EXERCISE DESCRIPTION => Reproduce the part of the listing that opens with the line containing "pose: elev=299.8 azim=343.4" and closes with the end of the listing, substituting "distance" for every "dist" and leaving all else unchanged.

Recorded data:
____________
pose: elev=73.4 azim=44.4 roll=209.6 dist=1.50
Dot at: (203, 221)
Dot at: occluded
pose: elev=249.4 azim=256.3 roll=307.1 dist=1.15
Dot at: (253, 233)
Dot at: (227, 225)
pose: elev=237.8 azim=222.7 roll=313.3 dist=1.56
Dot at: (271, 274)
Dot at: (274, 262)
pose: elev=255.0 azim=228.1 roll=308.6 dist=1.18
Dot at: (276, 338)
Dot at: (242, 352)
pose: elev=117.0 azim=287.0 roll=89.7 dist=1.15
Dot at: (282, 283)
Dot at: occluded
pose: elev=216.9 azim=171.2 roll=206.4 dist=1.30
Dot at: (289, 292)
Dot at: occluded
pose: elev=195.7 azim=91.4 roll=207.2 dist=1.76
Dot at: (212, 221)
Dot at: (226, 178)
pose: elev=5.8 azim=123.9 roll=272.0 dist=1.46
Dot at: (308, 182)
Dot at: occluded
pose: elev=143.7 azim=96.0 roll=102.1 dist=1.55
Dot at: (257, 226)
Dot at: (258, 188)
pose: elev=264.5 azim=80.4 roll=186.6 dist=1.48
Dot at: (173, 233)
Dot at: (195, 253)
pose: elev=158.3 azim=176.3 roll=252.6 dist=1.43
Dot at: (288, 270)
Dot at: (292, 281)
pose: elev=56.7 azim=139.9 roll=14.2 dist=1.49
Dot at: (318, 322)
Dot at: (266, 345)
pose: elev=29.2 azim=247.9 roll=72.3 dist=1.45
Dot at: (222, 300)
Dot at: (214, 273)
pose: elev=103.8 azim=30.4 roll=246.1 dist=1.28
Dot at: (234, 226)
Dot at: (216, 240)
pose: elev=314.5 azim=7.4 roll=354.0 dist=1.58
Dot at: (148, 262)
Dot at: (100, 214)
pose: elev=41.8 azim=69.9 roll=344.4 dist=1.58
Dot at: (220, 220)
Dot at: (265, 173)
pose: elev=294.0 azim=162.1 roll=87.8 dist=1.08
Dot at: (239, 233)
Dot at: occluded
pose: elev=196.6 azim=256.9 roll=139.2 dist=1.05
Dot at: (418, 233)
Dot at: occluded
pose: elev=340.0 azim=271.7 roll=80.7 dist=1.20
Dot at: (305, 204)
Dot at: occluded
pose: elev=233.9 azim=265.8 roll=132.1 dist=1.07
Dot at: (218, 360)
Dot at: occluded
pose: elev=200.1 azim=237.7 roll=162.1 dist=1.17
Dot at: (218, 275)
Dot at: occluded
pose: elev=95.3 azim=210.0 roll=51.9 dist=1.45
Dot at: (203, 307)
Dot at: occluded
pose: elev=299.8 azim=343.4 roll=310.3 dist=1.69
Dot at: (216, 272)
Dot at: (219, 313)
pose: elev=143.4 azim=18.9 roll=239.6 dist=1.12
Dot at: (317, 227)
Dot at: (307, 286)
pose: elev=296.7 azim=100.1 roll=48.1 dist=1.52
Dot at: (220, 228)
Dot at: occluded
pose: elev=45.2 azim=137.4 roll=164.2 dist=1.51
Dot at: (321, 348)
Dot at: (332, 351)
____________
TASK SOLUTION =>
pose: elev=299.8 azim=343.4 roll=310.3 distance=1.69
Dot at: (216, 272)
Dot at: (219, 313)
pose: elev=143.4 azim=18.9 roll=239.6 distance=1.12
Dot at: (317, 227)
Dot at: (307, 286)
pose: elev=296.7 azim=100.1 roll=48.1 distance=1.52
Dot at: (220, 228)
Dot at: occluded
pose: elev=45.2 azim=137.4 roll=164.2 distance=1.51
Dot at: (321, 348)
Dot at: (332, 351)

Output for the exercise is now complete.